Qploidy (version 1.0.1)

get_centers: Estimate Cluster Centers for Genotype Dosage Classes

Description

This function estimates the cluster centers for each genotype dosage class based on the `theta` values (e.g., allelic ratios or normalized signal intensities). It supports imputing missing clusters and optionally removing outliers.

Usage

get_centers(
  ratio_geno,
  ploidy,
  n.clusters.thr = NULL,
  type = c("intensities", "counts"),
  rm_outlier = TRUE,
  cluster_median = TRUE
)

Value

A named list with the following elements: - `rm`: Integer flag: `0` (retained), `1` (no clusters found), or `2` (too few clusters). - `centers_theta`: A numeric vector of cluster center positions on the theta scale. - `MarkerName`: Marker identifier. - `n.clusters`: Number of clusters (including imputed ones if applicable).

Arguments

ratio_geno

A data.frame containing the following columns: - `MarkerName`: Identifier for each marker. - `SampleName`: Identifier for each sample. - `theta`: Numeric variable representing allelic ratio or signal intensity. - `geno`: Integer dosage (e.g., 0, 1, 2 for diploids).

ploidy

Integer specifying the organism ploidy (e.g., 2 for diploid).

n.clusters.thr

Integer specifying the minimum number of genotype clusters required for a marker to be retained.
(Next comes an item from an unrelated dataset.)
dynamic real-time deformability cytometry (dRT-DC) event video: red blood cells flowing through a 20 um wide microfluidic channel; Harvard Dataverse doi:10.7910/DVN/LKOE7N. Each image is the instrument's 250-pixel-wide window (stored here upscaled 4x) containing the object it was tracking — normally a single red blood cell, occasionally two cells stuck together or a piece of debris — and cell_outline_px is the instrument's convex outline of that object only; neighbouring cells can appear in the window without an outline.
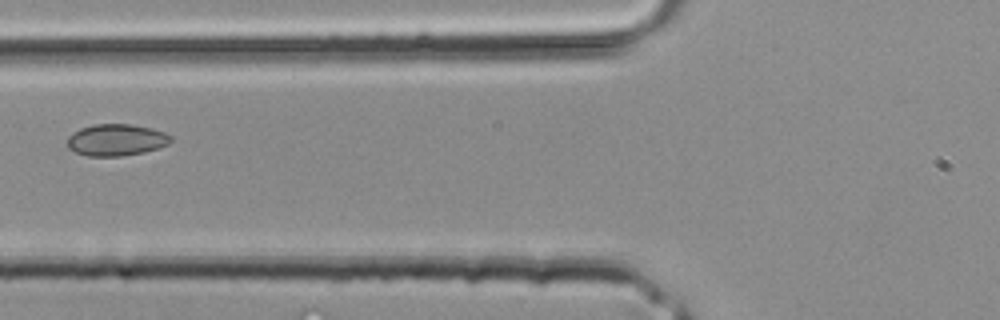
{"species": "common noctule bat (a hibernating species)", "species_latin": "Nyctalus noctula", "temperature_condition": "room temperature", "stored_images_in_passage": 2, "camera_frame_rate_fps": 3000, "um_per_image_px": 0.085, "animal": {"sex": "male", "body_mass_g": 20.4}, "frame": {"image": 1, "passage_image": 2, "time_ms": 0.333, "image_size_px": [1000, 320], "cell_outline_px": [[172, 140], [168, 144], [144, 152], [120, 156], [88, 156], [76, 152], [68, 148], [68, 136], [72, 132], [80, 128], [92, 124], [128, 124], [152, 128], [164, 132], [172, 136]], "centroid_in_image_um": [9.87, 11.88], "position_along_channel_um": 115.9, "area_um2": 19.13}}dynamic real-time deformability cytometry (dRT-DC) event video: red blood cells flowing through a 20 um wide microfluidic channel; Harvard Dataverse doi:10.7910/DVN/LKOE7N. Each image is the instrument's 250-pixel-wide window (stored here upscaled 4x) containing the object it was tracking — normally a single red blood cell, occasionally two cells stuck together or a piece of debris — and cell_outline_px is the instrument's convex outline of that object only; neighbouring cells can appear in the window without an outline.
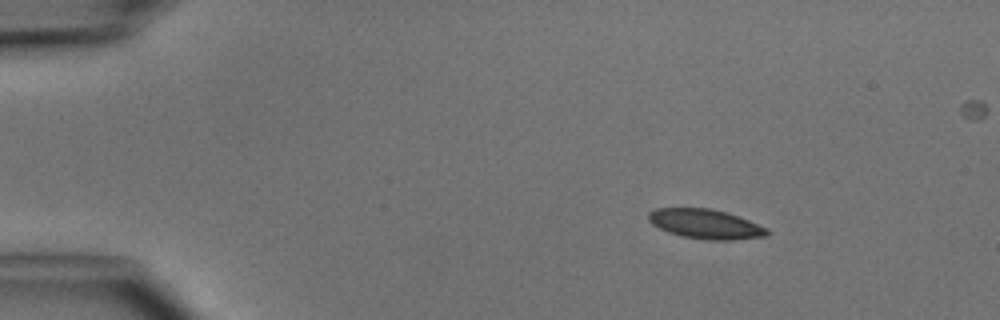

If fewer clusters are found, missing ones can be imputed depending on the `type`. Defaults to `ploidy + 1` if `NULL`.

type

Character string indicating the data source type: - `"intensities"`: For array-based allele intensities. - `"counts"`: For sequencing read counts. Default is `"intensities"`.

rm_outlier

Logical; if `TRUE`, outlier samples within genotype clusters will be identified and removed prior to center calculation (default: `TRUE`).

cluster_median

Logical; if `TRUE`, cluster centers are calculated using the median of `theta` values. If `FALSE`, the mean is used (default: `TRUE`).